**WORK TASK**
Stop after the line holding "Destinations Doing Well: Grades". Repeat exactly every line before it in the records below, that line too, and leave out the pictures.

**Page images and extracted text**

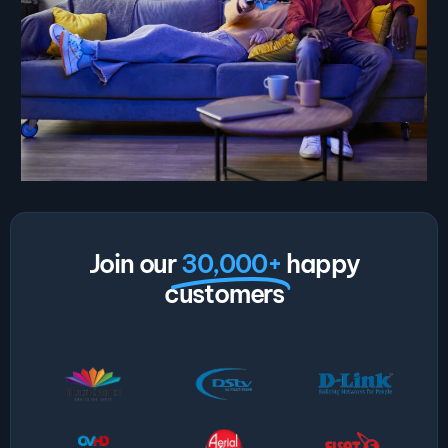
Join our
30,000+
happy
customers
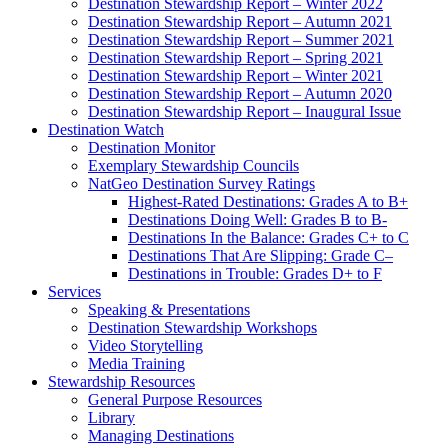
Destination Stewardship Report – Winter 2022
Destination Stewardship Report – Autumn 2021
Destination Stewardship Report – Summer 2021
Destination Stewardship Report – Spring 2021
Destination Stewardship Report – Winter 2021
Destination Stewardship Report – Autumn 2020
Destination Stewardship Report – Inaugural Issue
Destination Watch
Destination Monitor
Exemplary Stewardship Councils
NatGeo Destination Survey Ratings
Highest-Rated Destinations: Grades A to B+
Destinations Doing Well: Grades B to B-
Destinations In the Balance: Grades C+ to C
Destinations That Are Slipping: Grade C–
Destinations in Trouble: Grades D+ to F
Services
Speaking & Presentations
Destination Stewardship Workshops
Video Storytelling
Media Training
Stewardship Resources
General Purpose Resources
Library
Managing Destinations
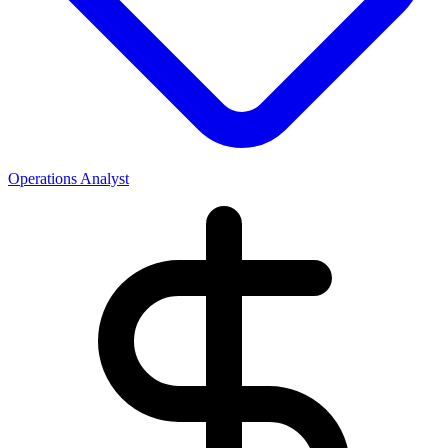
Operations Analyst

**RESULT OF THE TASK**
Join our
30,000+
happy
customers
Destination Stewardship Report – Winter 2022
Destination Stewardship Report – Autumn 2021
Destination Stewardship Report – Summer 2021
Destination Stewardship Report – Spring 2021
Destination Stewardship Report – Winter 2021
Destination Stewardship Report – Autumn 2020
Destination Stewardship Report – Inaugural Issue
Destination Watch
Destination Monitor
Exemplary Stewardship Councils
NatGeo Destination Survey Ratings
Highest-Rated Destinations: Grades A to B+
Destinations Doing Well: Grades B to B-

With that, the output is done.